Scientists compared recordings of 30 French and 30 German infants aged between two and five days old, the Max Planck Society reports. They found that French newborns more frequently cried with a rising tone, while the German infants cried with a falling intonation.

This phenomenon, researchers said, is presumably rooted in the different patterns in the two languages which are perceived in the womb and later reproduced.

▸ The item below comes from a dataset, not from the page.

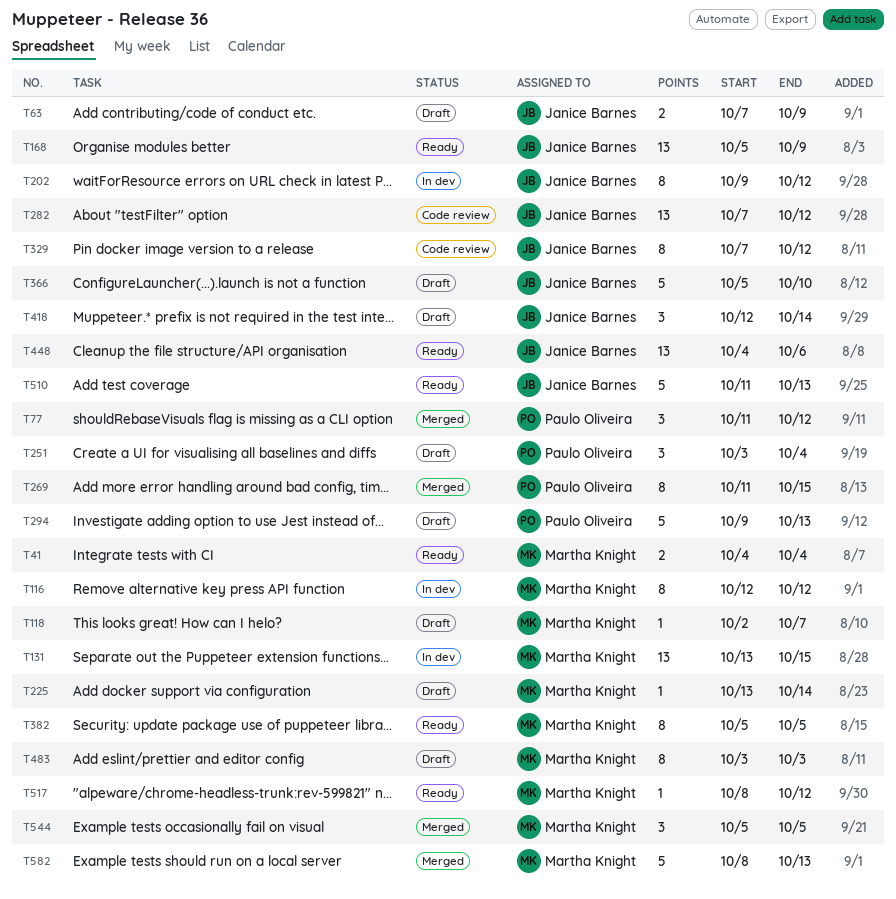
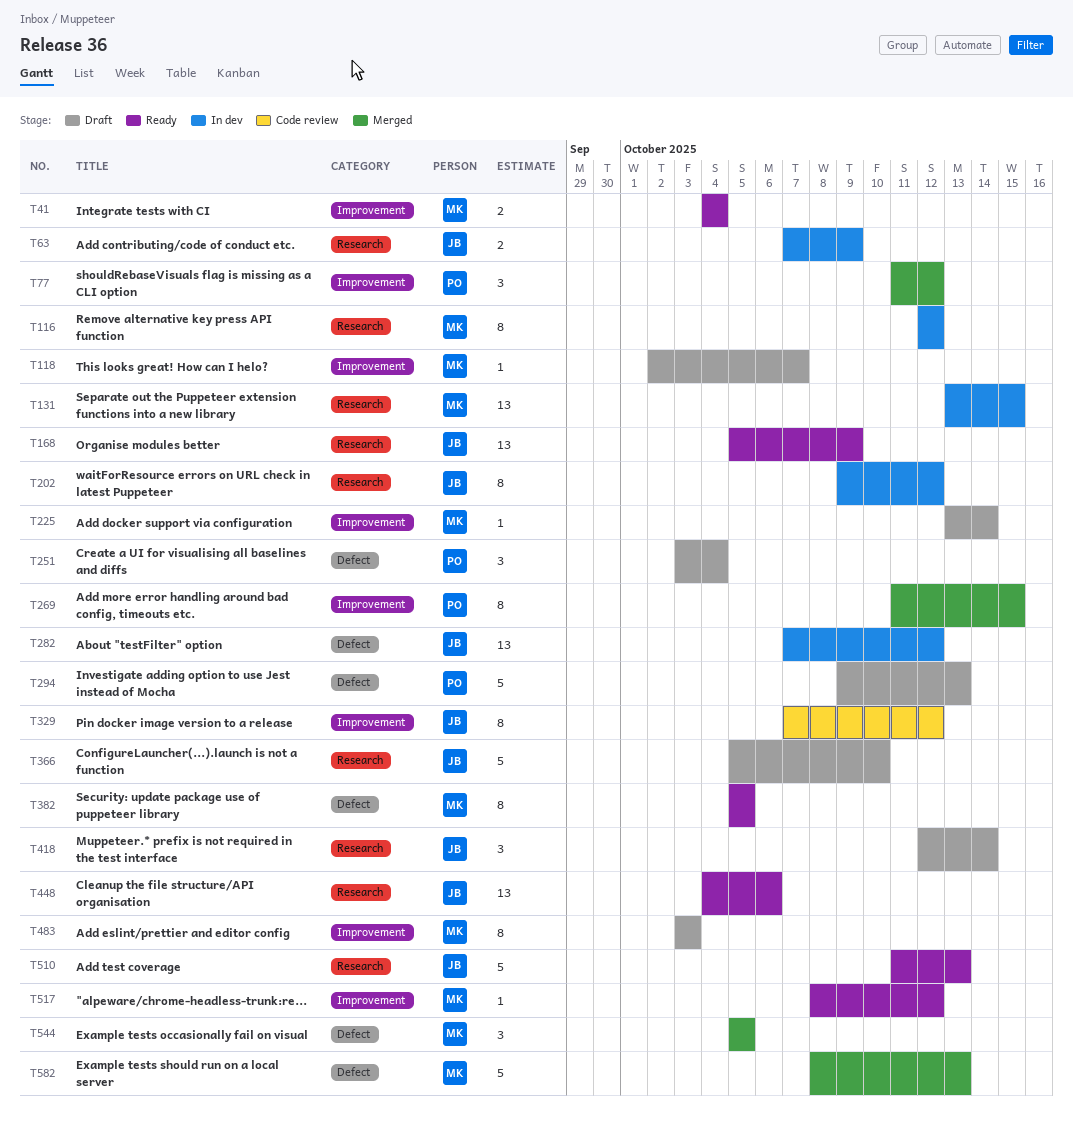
T63, status: Draft -> In dev
T282, status: Code review -> In dev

“In French, a lot of words have stress at the end, so that the intonation rises, while in German, it is mostly the opposite,” explained Angela Friederici, one of the Directors at the Max Planck Institute.

She reported that unborn humans become active listeners in the last trimester of pregnancy.

“The sense of hearing is the first sensory system that develops,” she commented. “The mother’s voice, in particular, is sensed early on.”

The amniotic fluid of the womb restricts hearing, however, and primarily the melodies and intonation of language are perceived in utero.

Previously, researchers had discounted the influence of language on newborns’ cries. It was assumed that infants’ “crying melody” was influenced by the build up and falling of breath pressure, as in baby chimpanzees, and not by mental representations in the brain.

"When they begin to form their first sounds, they can build on melodic patterns that are already familiar and, in this way, don’t have to start from scratch,” explained neuropsychologist Kathleen Wermke of the Centre for Pre-language Development and Developmental Disorders (ZVES) at the University Clinic Würzburg.

Friederici said that the imitation of melodic patterns is a behavior that the researchers believe developed over millions of years and contributes to the bond between mother and child.

The researchers involved in the study included staff from the Max Planck Institute for Human Cognitive and Brain Sciences in Leipzig, as well as the University of Würzburg and the Ecole Normale Supérieure in Paris.